Aim of the task => In the passage on the value-added tax that follows, what range does the value-added tax rate run in other countries?

Text segment =>
######

Nixon, after almost adopting VAT, finally shied away because critics tagged it as a "regressive" tax that was not based on ability to pay, as supposedly with the income tax. Since then the continuing exposure of tax shelters and other abuses, often resulting in little or no payments by wealthy individuals and profitable corporations, has put the income tax in a less respected light.

Moreover, it now can hardly be argued that VAT is more regressive than Social Security payroll deductions, state sales taxes, and property and education taxes, which are such a heavy burden for low-income families. VAT could be used to cushion all of these onerous levies. It could even be used to lower the corporation income tax.

Although it sounds complicated, VAT is really quite simple in concept and administration. It is a general tax on sales of all commodities and commercial services. It is imposed at each stage of production, from raw materials to retail sales.

Experience in Europe has shown it to be remarkably effectice, since, unlike the income tax, it is virtually impervious to cheating or circumvention. In other countries the value-added tax rate runs from about 10 to 20 percent. In the United States, that would mean $60 billion to $120 billion a year.

######

[Saved entries]
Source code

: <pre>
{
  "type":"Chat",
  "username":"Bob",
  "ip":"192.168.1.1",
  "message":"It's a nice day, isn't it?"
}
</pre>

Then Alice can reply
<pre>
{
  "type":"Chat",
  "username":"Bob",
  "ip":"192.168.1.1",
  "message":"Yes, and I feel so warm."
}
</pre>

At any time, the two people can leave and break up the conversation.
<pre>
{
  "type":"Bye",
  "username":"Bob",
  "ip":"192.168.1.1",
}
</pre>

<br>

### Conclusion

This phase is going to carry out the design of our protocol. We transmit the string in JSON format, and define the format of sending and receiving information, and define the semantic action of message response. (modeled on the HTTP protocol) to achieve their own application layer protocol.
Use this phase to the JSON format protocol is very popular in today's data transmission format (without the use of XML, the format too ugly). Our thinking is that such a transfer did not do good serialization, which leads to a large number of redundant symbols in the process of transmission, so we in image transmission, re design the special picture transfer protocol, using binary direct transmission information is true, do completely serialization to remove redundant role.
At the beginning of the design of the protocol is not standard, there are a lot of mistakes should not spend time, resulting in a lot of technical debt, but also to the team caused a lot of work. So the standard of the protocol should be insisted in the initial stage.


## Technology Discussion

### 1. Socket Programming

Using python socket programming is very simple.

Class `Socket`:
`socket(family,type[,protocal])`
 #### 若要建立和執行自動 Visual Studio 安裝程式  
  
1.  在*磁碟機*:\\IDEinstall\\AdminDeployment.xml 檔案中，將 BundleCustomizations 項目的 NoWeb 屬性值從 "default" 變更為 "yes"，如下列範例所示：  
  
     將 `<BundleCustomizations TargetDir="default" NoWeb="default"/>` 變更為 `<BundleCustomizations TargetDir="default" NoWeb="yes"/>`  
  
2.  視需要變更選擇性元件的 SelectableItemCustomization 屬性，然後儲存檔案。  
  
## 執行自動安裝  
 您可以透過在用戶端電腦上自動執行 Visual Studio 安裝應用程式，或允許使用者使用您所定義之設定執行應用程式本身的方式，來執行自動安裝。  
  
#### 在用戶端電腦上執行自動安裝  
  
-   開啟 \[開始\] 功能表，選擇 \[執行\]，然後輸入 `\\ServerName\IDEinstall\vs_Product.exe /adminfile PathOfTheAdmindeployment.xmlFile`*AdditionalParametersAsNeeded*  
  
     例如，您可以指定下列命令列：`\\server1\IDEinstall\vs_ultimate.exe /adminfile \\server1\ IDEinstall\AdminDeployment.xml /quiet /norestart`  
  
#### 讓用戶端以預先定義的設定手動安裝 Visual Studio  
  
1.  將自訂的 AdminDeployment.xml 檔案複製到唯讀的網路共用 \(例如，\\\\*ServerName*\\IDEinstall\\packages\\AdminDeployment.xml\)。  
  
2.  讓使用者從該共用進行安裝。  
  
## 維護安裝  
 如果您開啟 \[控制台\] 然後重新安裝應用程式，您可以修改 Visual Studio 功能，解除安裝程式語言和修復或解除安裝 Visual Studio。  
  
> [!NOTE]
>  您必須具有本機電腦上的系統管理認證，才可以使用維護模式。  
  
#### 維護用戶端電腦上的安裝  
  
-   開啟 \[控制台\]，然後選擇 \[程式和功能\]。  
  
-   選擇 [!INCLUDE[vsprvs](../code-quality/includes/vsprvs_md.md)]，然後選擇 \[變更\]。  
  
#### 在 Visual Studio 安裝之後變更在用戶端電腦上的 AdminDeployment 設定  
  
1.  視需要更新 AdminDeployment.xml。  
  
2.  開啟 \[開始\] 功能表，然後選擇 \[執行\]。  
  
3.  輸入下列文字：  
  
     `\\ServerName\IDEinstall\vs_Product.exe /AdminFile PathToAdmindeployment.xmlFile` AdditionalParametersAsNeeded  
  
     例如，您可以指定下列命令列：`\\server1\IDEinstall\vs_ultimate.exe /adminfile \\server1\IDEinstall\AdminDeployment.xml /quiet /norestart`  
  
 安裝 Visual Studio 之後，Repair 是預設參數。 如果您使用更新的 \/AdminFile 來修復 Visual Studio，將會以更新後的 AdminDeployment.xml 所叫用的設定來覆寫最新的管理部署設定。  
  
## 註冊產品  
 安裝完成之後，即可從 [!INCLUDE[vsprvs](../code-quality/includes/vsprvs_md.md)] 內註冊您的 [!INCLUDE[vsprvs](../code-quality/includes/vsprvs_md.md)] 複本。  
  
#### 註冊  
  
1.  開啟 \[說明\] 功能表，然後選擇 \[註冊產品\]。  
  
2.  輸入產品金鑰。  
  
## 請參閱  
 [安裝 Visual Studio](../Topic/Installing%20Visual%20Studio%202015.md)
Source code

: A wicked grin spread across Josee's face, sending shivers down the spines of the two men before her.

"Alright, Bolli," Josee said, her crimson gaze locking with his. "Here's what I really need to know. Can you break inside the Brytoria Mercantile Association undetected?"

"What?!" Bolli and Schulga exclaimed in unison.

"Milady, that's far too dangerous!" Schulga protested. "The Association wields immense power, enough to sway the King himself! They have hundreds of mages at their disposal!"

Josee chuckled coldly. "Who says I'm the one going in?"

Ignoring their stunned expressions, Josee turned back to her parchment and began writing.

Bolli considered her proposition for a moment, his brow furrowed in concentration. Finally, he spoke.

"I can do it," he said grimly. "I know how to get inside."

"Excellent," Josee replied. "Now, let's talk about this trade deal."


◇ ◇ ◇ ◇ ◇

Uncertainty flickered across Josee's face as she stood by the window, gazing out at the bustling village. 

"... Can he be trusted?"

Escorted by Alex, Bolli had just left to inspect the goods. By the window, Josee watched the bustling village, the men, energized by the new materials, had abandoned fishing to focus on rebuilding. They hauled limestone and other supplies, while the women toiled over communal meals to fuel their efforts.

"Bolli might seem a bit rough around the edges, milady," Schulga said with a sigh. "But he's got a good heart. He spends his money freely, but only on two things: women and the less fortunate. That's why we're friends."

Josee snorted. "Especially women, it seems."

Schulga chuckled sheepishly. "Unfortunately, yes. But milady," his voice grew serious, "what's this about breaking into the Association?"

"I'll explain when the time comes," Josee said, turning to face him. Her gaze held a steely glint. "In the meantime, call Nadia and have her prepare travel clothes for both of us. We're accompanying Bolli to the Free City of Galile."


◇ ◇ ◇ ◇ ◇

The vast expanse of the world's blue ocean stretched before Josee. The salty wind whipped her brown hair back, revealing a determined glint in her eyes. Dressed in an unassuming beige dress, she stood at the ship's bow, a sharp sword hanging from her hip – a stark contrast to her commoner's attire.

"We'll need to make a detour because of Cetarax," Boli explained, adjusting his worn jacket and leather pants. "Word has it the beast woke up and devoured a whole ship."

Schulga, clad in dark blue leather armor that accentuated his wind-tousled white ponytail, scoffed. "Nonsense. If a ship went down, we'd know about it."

######

Exercise solution => From about 10 to 20 percent.